Der Attentäter von Halle gehört, wie das von ihm selbst verfertigte Video zeigt, der momentan am schnellsten wachsenden Gruppe in Kein-schöner-Land an: den geistig Minderbemittelten (von denen die Allermeisten allerdings völlig friedlich sind). Ein Kurzzeit-Bandit, ein rechtsextremes Waschbretthirn, ein aggressiv narzisstischer Nachahmungstäter und Dafür-sein-restliches-Leben-Wegschmeißer, aber gottlob ein Schwachkopf; er hätte sonst unter den völlig ungeschützten Juden in der Synagoge wohl ein Blutbad angerichtet. Dass ihm, nachdem er die Synagogentür nicht aufbekam, völlig egal war, wen er während seiner fünf Minuten Ruhm stattdessen umlegt, spricht Bände. Wie man solche Amokläufe verhindern soll, steht in den Sternen.
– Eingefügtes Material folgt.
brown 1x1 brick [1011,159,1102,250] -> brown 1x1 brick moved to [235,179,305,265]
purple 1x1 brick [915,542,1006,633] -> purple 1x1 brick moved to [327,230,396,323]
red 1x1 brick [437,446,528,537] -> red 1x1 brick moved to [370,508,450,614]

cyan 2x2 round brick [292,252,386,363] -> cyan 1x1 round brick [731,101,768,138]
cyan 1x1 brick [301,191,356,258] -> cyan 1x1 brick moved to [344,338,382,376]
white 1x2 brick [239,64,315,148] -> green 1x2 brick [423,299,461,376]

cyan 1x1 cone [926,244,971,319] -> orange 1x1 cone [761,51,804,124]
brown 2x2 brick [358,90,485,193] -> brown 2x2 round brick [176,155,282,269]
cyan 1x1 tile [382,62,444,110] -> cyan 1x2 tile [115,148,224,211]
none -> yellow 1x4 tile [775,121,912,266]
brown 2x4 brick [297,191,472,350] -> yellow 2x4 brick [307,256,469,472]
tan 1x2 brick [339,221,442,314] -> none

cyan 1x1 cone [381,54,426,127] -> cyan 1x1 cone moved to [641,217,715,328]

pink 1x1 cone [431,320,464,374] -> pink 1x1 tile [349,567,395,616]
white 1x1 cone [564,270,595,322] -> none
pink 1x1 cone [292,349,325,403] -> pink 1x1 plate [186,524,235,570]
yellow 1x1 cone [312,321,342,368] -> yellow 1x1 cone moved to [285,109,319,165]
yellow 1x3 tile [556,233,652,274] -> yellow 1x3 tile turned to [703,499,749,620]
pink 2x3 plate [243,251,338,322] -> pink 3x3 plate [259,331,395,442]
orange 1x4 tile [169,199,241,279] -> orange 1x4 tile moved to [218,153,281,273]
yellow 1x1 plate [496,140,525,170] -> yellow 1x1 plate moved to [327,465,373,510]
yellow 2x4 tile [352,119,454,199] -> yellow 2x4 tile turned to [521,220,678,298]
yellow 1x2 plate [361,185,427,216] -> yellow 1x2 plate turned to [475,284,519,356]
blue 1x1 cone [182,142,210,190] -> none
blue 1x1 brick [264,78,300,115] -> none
Mehr Sicherheitsleute, mehr Kameras, mehr Schleusen und Detektoren, klar, das wirkt, das macht Israel seit Jahren vor, aber hier muss ich den unfähigsten Innenminister aller deutschen Zeiten zitieren, der, nachdem er Tausende islamische "Gefährder" unbehelligt ins Land gelassen hatte, verkündete: "Hundertprozentige Sicherheit gibt es nicht." Der Sicherheitsbranche lachen jedenfalls goldene Zeiten.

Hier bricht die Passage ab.